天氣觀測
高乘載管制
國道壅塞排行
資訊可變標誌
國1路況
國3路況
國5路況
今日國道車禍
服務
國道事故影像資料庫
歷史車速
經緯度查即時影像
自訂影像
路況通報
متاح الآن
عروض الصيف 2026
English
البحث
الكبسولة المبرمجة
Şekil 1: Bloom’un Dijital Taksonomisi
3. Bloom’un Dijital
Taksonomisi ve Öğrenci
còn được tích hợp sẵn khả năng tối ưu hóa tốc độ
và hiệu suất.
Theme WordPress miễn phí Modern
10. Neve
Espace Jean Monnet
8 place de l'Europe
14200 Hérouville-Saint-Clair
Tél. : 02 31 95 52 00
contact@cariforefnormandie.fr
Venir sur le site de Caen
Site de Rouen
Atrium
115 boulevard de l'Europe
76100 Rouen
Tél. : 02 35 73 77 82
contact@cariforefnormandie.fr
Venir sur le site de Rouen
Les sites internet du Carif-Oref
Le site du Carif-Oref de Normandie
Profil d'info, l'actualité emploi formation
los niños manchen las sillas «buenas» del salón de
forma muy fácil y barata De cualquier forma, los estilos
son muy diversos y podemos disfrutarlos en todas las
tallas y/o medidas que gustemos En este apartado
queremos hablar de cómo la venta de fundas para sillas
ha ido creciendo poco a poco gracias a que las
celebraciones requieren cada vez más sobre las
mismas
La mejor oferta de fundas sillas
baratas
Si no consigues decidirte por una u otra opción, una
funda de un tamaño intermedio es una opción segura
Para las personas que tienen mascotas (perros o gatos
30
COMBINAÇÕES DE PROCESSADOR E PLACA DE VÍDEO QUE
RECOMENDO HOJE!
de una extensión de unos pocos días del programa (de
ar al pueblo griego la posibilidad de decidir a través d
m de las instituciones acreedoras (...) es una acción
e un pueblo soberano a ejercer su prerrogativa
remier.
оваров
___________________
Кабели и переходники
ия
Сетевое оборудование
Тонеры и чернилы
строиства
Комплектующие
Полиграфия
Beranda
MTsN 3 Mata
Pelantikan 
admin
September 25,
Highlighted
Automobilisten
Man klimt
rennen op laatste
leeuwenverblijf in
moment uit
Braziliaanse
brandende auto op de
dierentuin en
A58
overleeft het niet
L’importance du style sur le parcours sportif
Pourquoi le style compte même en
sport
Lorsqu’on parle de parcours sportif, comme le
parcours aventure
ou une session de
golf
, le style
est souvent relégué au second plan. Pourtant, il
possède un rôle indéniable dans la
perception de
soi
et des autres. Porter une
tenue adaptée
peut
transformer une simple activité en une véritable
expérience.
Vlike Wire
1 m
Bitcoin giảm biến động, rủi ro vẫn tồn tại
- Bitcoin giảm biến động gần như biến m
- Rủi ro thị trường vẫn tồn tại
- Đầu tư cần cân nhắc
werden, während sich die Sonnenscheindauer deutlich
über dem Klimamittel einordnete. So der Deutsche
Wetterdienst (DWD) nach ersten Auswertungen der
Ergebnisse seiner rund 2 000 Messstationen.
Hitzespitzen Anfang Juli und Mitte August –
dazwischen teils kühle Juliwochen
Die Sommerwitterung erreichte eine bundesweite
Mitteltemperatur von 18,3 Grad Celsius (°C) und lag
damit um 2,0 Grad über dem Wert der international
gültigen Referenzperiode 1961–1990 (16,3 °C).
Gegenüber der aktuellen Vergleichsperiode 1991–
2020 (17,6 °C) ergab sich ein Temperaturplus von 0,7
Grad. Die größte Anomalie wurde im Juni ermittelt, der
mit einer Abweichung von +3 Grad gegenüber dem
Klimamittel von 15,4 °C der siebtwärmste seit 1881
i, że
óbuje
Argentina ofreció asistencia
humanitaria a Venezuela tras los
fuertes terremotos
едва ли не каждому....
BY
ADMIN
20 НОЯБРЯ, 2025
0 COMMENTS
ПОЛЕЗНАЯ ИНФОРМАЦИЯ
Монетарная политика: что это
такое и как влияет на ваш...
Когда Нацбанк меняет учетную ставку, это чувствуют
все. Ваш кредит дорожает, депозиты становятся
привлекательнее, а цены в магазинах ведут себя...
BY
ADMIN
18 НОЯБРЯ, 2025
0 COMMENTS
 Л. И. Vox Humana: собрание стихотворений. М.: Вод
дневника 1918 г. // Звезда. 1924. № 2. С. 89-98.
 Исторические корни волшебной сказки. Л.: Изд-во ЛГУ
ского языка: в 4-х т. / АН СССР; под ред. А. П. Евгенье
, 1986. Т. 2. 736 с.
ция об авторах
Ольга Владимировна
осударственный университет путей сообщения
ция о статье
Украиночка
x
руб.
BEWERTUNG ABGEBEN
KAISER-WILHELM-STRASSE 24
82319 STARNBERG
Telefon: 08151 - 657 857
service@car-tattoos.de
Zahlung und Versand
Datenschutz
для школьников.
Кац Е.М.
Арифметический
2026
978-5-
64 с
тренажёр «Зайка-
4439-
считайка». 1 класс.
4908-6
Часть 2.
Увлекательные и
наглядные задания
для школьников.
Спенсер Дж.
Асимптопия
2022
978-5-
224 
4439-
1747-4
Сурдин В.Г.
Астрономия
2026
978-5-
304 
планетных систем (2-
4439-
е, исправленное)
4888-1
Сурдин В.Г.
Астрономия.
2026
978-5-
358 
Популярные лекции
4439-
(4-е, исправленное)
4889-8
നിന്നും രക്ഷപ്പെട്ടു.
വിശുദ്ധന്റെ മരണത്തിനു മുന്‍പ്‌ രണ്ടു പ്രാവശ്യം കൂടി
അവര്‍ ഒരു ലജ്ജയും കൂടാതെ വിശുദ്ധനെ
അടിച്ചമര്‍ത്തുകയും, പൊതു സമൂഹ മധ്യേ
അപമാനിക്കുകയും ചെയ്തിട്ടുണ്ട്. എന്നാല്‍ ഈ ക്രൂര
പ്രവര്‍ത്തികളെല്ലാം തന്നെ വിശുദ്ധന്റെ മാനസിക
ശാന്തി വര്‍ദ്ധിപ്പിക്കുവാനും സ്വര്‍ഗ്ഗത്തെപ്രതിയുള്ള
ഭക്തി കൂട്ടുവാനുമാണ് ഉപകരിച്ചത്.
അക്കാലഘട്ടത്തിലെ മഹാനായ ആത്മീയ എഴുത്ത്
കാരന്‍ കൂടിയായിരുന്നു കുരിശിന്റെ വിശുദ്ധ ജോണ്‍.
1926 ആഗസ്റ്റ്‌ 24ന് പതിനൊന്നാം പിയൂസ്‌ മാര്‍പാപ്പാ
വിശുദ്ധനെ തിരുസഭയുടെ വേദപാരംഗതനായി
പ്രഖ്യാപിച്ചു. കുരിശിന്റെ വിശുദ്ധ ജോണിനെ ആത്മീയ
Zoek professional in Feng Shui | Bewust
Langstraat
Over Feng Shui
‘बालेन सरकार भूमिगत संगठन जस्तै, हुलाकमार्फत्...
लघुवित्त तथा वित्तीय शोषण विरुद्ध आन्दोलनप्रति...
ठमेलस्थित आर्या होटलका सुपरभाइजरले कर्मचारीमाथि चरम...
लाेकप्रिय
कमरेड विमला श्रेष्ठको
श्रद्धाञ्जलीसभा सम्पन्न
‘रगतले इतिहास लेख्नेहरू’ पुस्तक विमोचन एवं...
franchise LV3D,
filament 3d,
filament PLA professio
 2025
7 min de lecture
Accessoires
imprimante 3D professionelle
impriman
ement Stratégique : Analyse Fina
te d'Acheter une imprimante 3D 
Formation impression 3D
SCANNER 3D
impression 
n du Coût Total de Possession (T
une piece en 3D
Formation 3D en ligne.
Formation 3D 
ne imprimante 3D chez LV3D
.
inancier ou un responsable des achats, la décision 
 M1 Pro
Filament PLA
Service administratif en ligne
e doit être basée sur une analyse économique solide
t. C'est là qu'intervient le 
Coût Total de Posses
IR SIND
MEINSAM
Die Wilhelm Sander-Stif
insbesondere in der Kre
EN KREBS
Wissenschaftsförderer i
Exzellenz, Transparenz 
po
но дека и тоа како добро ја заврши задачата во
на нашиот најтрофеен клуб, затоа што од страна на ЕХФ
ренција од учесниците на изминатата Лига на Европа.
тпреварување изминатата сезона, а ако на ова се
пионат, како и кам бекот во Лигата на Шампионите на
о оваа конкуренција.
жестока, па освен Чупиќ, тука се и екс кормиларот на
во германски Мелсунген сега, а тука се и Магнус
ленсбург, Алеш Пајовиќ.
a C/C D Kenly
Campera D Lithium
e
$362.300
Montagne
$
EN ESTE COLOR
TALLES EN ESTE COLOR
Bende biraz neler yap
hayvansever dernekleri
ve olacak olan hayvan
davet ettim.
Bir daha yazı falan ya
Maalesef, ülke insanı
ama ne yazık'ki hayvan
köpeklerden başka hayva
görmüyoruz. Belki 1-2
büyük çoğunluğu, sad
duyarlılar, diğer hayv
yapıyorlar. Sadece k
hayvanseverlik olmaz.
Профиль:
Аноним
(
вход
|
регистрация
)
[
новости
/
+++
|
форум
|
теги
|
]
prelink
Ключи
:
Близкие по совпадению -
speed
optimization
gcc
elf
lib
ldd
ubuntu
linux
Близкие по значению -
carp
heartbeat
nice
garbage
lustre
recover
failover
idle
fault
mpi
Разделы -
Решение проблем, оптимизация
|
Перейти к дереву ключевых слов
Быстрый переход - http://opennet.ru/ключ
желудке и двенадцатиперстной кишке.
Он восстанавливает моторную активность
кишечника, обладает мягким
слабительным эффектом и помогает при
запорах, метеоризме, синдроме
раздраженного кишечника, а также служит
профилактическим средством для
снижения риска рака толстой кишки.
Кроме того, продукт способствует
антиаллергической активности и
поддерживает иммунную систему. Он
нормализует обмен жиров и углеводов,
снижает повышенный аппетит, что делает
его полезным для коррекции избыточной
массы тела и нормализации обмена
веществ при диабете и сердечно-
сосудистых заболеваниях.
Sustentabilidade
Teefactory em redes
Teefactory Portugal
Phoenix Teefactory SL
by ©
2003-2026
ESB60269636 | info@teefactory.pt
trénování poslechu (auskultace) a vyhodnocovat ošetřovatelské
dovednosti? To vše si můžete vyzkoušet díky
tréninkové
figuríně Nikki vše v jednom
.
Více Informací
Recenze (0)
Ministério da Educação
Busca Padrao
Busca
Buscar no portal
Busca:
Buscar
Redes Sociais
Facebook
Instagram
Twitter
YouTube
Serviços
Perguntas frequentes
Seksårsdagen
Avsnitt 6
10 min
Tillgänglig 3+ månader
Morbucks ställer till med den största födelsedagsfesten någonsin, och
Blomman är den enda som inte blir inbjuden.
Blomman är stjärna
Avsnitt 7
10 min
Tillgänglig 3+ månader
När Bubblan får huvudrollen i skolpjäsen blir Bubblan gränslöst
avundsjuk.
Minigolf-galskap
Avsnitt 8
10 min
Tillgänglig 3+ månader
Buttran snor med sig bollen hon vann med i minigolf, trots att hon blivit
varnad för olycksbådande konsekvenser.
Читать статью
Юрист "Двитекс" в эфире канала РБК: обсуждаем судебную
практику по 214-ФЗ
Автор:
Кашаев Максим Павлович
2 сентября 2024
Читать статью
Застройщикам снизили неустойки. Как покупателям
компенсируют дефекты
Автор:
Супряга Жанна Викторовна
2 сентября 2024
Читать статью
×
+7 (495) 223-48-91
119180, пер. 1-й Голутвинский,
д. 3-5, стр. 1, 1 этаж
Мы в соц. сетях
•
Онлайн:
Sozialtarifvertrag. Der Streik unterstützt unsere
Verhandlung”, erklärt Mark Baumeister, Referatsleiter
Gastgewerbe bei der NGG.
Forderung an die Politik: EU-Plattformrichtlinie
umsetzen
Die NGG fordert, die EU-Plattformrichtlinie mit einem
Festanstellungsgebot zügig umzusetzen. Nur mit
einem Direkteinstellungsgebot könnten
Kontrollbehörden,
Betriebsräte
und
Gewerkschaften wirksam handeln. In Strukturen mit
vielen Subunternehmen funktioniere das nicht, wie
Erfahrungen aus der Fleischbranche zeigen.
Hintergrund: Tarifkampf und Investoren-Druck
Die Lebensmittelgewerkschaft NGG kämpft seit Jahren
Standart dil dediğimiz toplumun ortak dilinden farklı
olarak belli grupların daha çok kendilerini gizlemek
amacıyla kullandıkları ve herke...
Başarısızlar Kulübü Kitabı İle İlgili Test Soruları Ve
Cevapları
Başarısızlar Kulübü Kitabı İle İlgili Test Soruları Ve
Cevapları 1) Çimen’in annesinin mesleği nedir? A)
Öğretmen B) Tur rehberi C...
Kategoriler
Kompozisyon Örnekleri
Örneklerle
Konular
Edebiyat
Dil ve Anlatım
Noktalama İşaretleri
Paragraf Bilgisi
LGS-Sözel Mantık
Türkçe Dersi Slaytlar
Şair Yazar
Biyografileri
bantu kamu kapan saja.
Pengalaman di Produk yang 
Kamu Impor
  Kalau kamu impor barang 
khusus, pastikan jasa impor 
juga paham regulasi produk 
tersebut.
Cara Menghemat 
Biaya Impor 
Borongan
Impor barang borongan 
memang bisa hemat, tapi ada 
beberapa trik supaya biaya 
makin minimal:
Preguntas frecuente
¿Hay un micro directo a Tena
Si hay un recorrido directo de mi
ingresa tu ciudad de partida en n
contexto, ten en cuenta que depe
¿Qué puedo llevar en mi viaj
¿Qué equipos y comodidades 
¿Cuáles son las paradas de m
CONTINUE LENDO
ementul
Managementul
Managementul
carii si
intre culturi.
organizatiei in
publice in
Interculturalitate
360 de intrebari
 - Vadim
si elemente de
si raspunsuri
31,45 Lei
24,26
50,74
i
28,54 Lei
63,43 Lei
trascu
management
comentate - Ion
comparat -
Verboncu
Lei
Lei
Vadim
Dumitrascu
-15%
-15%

-*-*-

Every line of the material above that has the string "Plattformrichtlinie" needs pulling out.

Solution for this problem →
Forderung an die Politik: EU-Plattformrichtlinie
Die NGG fordert, die EU-Plattformrichtlinie mit einem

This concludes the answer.